- Opening Delimiter -
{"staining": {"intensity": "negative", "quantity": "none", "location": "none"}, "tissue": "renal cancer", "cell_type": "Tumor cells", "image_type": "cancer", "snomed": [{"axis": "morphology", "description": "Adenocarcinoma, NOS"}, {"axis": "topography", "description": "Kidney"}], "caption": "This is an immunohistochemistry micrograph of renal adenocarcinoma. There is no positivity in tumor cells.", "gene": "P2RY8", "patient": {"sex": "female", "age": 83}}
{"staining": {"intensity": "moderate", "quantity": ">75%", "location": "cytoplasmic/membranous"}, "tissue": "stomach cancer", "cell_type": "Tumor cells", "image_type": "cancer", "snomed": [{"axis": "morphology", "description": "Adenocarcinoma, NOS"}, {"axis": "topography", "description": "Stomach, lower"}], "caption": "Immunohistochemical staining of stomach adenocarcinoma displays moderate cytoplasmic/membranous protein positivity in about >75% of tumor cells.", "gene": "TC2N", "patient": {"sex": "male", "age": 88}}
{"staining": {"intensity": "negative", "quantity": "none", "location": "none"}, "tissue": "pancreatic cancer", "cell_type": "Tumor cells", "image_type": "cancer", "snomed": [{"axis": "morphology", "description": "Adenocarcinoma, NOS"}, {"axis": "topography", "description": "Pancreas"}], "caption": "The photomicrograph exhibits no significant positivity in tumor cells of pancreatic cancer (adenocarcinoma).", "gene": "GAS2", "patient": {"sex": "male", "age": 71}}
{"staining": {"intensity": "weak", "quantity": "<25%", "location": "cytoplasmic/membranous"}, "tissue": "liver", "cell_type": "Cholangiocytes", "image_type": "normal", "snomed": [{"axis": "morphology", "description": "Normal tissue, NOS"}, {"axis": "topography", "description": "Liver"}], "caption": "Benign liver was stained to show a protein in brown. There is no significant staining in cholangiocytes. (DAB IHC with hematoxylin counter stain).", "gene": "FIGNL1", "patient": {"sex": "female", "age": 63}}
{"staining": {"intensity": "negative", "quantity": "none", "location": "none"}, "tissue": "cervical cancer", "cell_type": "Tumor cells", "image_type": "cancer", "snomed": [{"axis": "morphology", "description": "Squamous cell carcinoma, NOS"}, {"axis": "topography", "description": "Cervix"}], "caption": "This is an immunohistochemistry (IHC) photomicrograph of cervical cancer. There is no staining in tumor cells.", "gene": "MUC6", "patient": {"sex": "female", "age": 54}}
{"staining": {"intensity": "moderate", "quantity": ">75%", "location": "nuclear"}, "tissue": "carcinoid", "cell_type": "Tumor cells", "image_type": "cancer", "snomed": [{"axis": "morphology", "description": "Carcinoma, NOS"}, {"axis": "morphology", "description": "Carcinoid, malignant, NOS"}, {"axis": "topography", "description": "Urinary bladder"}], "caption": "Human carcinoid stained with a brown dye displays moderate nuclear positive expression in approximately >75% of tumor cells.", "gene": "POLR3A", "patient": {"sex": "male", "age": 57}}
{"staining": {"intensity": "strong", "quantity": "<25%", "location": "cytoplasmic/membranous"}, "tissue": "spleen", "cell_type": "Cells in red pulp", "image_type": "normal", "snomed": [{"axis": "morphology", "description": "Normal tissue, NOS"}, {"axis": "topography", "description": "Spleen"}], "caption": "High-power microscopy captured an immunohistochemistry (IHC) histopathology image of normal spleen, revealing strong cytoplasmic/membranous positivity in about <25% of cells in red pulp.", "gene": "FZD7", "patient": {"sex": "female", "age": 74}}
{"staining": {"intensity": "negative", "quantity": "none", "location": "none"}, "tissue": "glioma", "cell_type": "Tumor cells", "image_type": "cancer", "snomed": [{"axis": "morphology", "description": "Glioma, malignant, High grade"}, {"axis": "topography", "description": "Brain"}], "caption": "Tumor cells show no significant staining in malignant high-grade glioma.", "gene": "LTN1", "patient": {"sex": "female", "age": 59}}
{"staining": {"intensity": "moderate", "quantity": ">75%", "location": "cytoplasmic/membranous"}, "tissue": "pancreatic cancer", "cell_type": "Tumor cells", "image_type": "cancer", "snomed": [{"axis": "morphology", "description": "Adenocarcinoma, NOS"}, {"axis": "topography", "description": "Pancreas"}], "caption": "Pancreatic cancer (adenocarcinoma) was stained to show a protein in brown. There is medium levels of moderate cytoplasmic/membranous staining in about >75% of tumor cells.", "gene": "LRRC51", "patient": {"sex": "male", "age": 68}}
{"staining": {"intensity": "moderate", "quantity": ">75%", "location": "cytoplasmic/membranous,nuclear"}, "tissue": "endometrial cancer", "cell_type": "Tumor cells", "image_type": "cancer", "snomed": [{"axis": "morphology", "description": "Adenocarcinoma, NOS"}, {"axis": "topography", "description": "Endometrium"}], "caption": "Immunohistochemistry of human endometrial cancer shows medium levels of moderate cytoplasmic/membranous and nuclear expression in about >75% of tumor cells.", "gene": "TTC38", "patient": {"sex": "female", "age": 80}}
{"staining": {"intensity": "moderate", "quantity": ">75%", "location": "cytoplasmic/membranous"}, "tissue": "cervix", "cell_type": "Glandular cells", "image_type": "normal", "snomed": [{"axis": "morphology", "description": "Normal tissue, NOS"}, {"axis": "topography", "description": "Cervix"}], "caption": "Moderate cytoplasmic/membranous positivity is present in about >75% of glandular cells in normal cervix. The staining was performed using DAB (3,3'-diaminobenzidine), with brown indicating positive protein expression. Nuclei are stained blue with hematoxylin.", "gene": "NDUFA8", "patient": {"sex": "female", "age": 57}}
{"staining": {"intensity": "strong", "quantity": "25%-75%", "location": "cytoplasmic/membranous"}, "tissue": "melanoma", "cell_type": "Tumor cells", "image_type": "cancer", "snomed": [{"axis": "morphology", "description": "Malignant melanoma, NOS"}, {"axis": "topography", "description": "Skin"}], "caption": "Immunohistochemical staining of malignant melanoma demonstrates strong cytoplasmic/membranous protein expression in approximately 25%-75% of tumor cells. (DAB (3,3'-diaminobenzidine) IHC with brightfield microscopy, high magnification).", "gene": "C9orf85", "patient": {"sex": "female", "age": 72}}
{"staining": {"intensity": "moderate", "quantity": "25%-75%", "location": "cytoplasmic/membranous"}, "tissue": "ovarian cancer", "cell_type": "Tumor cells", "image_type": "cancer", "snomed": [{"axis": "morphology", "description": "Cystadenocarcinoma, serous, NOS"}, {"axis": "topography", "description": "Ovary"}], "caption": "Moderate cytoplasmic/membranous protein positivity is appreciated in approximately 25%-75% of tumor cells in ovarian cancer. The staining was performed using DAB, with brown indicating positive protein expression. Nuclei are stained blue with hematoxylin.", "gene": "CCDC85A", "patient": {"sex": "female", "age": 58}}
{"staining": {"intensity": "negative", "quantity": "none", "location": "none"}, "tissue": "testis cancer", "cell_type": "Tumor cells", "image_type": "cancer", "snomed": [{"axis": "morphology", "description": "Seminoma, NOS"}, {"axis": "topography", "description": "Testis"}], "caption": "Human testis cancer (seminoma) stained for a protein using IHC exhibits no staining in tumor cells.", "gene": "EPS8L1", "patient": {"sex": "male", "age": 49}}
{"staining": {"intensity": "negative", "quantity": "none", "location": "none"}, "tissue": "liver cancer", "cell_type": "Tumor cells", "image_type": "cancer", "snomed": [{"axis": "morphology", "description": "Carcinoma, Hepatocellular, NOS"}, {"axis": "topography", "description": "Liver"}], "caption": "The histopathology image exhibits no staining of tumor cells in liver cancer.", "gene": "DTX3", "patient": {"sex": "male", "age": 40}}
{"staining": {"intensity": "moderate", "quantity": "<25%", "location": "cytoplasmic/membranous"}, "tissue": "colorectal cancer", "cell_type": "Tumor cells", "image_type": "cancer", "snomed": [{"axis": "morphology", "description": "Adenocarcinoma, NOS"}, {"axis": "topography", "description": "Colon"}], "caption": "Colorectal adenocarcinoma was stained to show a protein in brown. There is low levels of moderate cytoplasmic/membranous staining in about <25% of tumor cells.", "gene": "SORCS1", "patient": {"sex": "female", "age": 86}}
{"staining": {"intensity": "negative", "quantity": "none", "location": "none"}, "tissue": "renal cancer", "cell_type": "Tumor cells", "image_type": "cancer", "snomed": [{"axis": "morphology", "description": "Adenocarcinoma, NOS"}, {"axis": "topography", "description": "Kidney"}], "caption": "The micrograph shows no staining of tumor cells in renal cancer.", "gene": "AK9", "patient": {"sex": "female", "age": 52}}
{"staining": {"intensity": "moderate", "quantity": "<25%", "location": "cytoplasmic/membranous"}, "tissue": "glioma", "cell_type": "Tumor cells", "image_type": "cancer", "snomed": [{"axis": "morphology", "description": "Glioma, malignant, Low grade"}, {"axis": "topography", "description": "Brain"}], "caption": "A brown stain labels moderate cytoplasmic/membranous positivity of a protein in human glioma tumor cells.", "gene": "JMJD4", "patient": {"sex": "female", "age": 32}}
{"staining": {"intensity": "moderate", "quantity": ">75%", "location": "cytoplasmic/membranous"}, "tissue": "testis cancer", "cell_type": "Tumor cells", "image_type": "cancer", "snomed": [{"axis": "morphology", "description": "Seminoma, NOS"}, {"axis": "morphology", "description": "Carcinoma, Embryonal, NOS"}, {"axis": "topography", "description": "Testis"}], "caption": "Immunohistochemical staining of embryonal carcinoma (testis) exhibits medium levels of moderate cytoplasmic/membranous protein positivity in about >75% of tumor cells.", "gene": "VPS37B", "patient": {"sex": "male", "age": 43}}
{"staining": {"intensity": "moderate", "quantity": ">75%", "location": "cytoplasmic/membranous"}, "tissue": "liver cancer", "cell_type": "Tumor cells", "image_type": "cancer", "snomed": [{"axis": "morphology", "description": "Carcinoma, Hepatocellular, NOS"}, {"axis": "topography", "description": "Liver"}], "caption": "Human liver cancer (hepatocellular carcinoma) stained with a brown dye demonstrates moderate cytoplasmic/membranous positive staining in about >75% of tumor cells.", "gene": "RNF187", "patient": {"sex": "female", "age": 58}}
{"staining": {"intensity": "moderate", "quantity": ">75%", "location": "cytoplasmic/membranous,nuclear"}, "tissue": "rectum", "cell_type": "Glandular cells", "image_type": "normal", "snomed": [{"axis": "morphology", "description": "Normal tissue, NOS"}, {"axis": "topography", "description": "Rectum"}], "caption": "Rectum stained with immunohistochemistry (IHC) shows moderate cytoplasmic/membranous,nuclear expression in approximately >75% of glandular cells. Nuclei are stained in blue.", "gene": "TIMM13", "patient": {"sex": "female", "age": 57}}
- Closing Delimiter -
→ WHAT IS EXPECTED
Reproduce only the lines above spanning from the line containing "liver was stained" through the line containing "carcinoid stained with", word for word.

→ ANSWER BOX
{"staining": {"intensity": "weak", "quantity": "<25%", "location": "cytoplasmic/membranous"}, "tissue": "liver", "cell_type": "Cholangiocytes", "image_type": "normal", "snomed": [{"axis": "morphology", "description": "Normal tissue, NOS"}, {"axis": "topography", "description": "Liver"}], "caption": "Benign liver was stained to show a protein in brown. There is no significant staining in cholangiocytes. (DAB IHC with hematoxylin counter stain).", "gene": "FIGNL1", "patient": {"sex": "female", "age": 63}}
{"staining": {"intensity": "negative", "quantity": "none", "location": "none"}, "tissue": "cervical cancer", "cell_type": "Tumor cells", "image_type": "cancer", "snomed": [{"axis": "morphology", "description": "Squamous cell carcinoma, NOS"}, {"axis": "topography", "description": "Cervix"}], "caption": "This is an immunohistochemistry (IHC) photomicrograph of cervical cancer. There is no staining in tumor cells.", "gene": "MUC6", "patient": {"sex": "female", "age": 54}}
{"staining": {"intensity": "moderate", "quantity": ">75%", "location": "nuclear"}, "tissue": "carcinoid", "cell_type": "Tumor cells", "image_type": "cancer", "snomed": [{"axis": "morphology", "description": "Carcinoma, NOS"}, {"axis": "morphology", "description": "Carcinoid, malignant, NOS"}, {"axis": "topography", "description": "Urinary bladder"}], "caption": "Human carcinoid stained with a brown dye displays moderate nuclear positive expression in approximately >75% of tumor cells.", "gene": "POLR3A", "patient": {"sex": "male", "age": 57}}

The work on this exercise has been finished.